Given satellite imagery of Denver, we can train a convolutional neural network to correctly identify rooftop area.
- Label 75+ images of rooftops with the tool provided generously by Dr. Tony Szedlak
- Build a data generator to apply random cropping of size (256,256) of the (800,800) images
- Build a CNN
- Train the CNN given the generated data
- Fine tune the model’s hyperparameters to increase model accuracy
- Predict given all 1,800+ satellite images for Denver, CO
The City and County of Denver generously provides open source data via https://www.denvergov.org/opendata. For this project, I am using their 2004 dataset of satellite imagery of Denver County. These data consist of almost 2,500 JP2 files.
From the Open Data website:
- Color, 6 inch resolution aerial photography for the City and County of Denver acquired in 2004. True-ortho correction is applied to all structures 4 stories and above in designated areas including all bridges and highway overpasses.

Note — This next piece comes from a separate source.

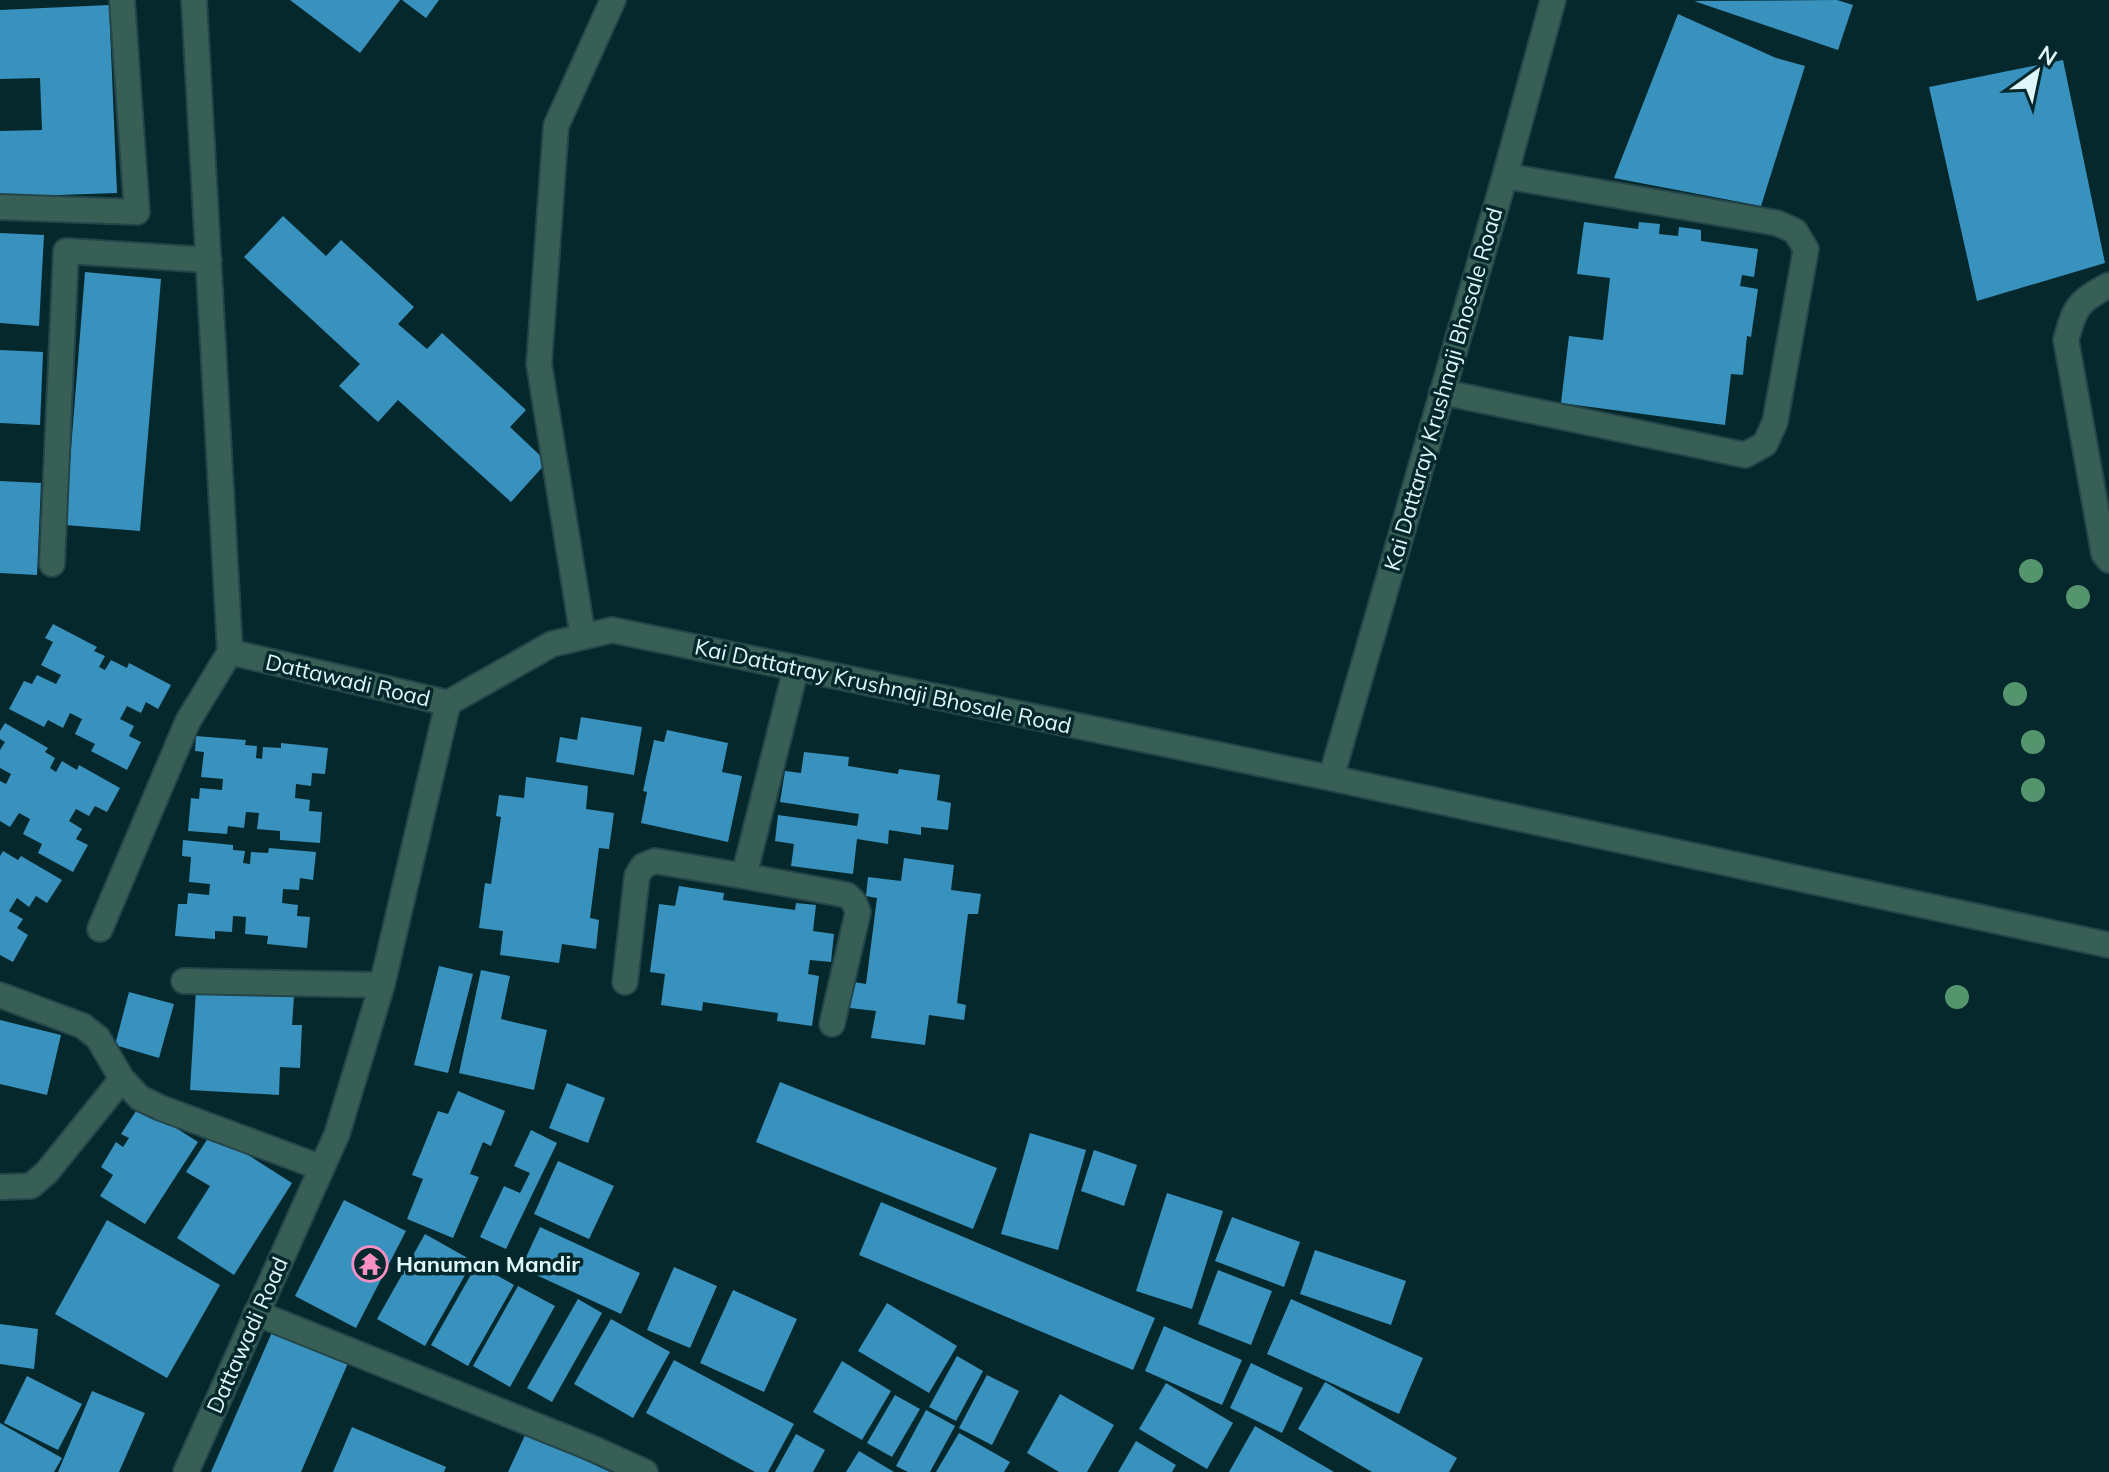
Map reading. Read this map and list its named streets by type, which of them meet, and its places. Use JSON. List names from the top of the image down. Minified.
{"streets":{"street":["Kai Dattaray Krushnaji Bhosale Road","Dattawadi Road","Kai Dattatray Krushnaji Bhosale Road"]},"crossings":[["Kai Dattaray Krushnaji Bhosale Road","Kai Dattatray Krushnaji Bhosale Road"],["Dattawadi Road","Kai Dattatray Krushnaji Bhosale Road"]],"places":{"temple":["Hanuman Mandir"]},"north":"top right"}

- Coverage includes a 359 square mile area encompassing the City and County of Denver, City of Glendale, City of Littleton, and the Denver Water Service Area. This project does not include DIA.

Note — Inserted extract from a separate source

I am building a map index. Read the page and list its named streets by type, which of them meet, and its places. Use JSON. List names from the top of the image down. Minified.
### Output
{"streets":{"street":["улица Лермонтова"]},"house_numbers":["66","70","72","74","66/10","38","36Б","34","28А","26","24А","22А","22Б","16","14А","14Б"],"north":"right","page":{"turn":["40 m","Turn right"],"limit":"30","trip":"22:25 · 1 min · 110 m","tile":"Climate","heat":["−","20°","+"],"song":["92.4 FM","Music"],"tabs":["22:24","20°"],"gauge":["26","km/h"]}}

- Spatial reference is NAD 1983 HARN StatePlane Colorado Central FIPS 0502.
- For the benefit of the analysis, I converted these JP2 files into JPEGs using XnConverter for Linux.
The exploratory data analysis of the 1,000+ image dataset, provided by Denver Open Data
The code used for the data generator The base of my data generator takes an (1000, 1000) px image and it’s corresponding mask and:
- randomly rotates the images between 0 and 360 degrees
- randomly crops the images to size (256,256).
- randomly flips the images along the vertical axis
- randomly rotates the images an additional 90 degrees
The model’s architecture is based off of the U-NET architecture U-NET is a artificial neural network based on ConvNets that is widely used for image segmentation work. The U-NET architecture which features a set of encoding layers then decoding layers. Each encoding chunk, as shown by the set of three lines in each row below, has a convolution block followed by a maxpool downsampling. The decoding section features upsampling and concatenation followed by more convolution.
The modified model architecture I chose for this project is based off of Fabio Sancinetti’s U-NET ConvNet for CT-Scan segmentation.